The authors illustrate the variation in environmental states and corresponding user actions before and after strategy convergence. During learning, the adaptive selection of user strategies attains balance against intelligent jamming, where the decision-making process aims for uniform probability across available options—neutralizing the jammer's effectiveness based on predictable user behavior.

Implications and Future Directions

This research demonstrates the potential of DRL in anticipatory and adaptive communication strategies against jamming, moving beyond estimation-based models. The ability to leverage raw spectrum data without reliance on prior jamming model assumptions marks a significant step towards more flexible and resilient communication systems.

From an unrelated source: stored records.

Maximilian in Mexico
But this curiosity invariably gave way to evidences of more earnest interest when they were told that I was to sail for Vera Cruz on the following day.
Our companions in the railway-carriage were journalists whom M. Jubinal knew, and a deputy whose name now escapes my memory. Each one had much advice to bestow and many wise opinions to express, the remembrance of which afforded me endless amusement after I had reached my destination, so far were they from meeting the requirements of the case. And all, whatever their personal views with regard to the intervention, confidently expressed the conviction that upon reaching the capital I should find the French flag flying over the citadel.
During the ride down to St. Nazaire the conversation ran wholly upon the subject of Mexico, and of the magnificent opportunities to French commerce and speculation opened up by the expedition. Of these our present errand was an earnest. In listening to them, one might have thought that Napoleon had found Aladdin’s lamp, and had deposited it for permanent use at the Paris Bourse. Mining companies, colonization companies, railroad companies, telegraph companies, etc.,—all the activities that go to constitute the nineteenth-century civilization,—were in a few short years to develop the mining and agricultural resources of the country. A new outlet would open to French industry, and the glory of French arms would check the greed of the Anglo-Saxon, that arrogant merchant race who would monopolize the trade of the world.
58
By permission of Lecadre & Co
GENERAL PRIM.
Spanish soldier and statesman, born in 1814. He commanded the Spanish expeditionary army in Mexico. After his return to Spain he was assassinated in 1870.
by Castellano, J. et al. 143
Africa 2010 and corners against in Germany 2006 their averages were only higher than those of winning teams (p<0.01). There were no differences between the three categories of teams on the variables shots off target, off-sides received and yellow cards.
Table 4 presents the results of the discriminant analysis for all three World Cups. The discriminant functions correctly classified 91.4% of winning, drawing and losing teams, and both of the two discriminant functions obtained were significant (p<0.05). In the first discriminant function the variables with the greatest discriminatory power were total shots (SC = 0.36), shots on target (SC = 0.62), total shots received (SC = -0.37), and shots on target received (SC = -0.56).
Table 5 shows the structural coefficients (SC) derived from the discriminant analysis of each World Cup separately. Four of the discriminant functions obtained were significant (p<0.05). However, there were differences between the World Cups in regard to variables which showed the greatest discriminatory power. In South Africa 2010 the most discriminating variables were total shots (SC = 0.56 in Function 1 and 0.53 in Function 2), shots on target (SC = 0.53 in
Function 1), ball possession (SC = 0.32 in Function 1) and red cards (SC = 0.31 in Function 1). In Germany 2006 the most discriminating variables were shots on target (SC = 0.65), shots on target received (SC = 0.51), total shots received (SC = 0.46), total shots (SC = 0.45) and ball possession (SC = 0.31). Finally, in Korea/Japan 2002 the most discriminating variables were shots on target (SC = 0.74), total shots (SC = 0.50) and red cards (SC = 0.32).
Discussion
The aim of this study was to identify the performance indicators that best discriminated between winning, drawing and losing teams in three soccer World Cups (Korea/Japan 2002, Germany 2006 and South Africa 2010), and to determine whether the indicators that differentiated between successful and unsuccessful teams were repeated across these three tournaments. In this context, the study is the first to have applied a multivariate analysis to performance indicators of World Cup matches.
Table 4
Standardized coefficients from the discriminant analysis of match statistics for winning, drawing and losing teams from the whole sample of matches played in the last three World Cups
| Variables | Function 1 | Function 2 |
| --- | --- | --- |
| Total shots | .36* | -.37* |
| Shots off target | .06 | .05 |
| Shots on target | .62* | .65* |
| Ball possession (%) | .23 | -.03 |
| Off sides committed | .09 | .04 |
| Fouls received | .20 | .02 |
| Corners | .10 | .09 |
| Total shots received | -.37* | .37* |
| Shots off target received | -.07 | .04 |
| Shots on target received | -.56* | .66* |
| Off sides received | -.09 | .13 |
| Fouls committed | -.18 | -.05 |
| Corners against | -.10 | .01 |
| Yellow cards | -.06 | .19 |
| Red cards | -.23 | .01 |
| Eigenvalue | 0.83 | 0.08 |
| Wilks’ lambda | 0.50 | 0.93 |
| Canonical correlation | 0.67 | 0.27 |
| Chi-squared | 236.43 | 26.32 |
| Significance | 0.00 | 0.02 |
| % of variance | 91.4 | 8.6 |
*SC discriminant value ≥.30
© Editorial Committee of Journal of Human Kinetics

Future work could involve expanding the algorithm's scope to support multi-user environments, addressing coordination complexities among multiple transmitting and receiving entities under jamming threat. Such advancements could enhance spectrum efficiency and security in collaborative network settings.

In summary, this paper contributes solid quantitative evidence towards evolving anti-jamming measures, leveraging reinforcement learning’s adaptive capacity for real-time strategy optimization. The proposed DRL framework and simulation results pave the way for more resilient wireless communication systems thriving even under adverse and unpredictable interference conditions.